The importer of a package will use the name to refer to its contents, so exported names in the package can use that fact to avoid stutter. (Don’t use the import . notation, which can simplify tests that must run outside the package they are testing, but should otherwise be avoided.) For instance, the buffered reader type in the bufio package is called Reader, not BufReader, because users see it as bufio.Reader, which is a clear, concise name. Moreover, because imported entities are always addressed with their package name, bufio.Reader does not conflict with io.Reader. Similarly, the function to make new instances of ring.Ring—which is the definition of a constructor in Go—would normally be called NewRing, but since Ring is the only type exported by the package, and since the package is called ring, it’s called just New, which clients of the package see as ring.New. Use the package structure to help you choose good names.

Another short example is once.Do; once.Do(setup) reads well and would not be improved by writing once.DoOrWaitUntilDone(setup). Long names don’t automatically make things more readable. A helpful doc comment can often be more valuable than an extra long name.

获取器

Go doesn’t provide automatic support for getters and setters. There’s nothing wrong with providing getters and setters yourself, and it’s often appropriate to do so, but it’s neither idiomatic nor necessary to put Get into the getter’s name. If you have a field called owner (lower case, unexported), the getter method should be called Owner (upper case, exported), not GetOwner. The use of upper-case names for export provides the hook to discriminate the field from the method. A setter function, if needed, will likely be called SetOwner. Both names read well in practice:

Go 并不对获取器（getter）和设置器（setter）提供自动支持。 你应当自己提供获取器和设置器，通常很值得这样做，但若要将 Get 放到获取器的名字中，既不符合习惯，也没有必要。若你有个名为 owner （小写，未导出）的字段，其获取器应当名为 Owner（大写，可导出）而非 GetOwner。大写字母即为可导出的这种规定为区分方法和字段提供了便利。 若要提供设置器方法，SetOwner 是个不错的选择。两个命名看起来都很合理：

owner := obj.Owner()if owner != user {    obj.SetOwner(user)}

接口名

By convention, one-method interfaces are named by the method name plus an -er suffix or similar modification to construct an agent noun: Reader, Writer, Formatter, CloseNotifier etc.

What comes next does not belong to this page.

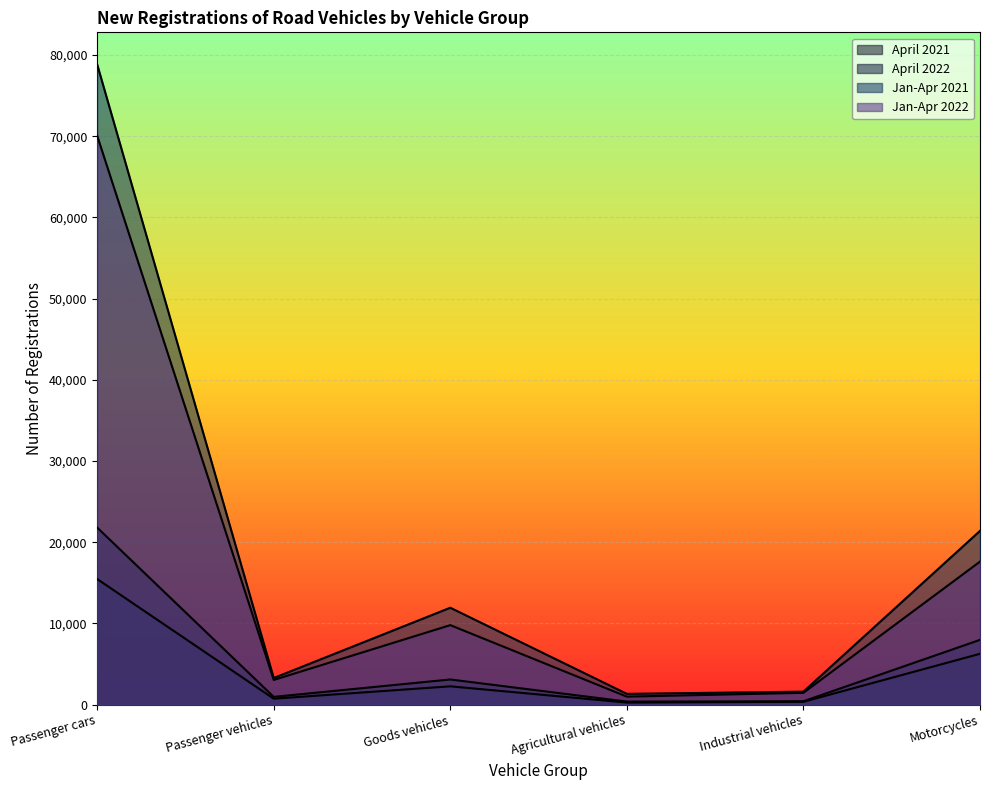

How many data points in April 2021 are above 3104?

2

There are a number of such names and it’s productive to honor them and the function names they capture. Read, Write, Close, Flush, String and so on have canonical signatures and meanings. To avoid confusion, don’t give your method one of those names unless it has the same signature and meaning. Conversely, if your type implements a method with the same meaning as a method on a well-known type, give it the same name and signature; call your string-converter method String not ToString.

驼峰记法

Finally, the convention in Go is to use MixedCaps or mixedCaps rather than underscores to write multiword names.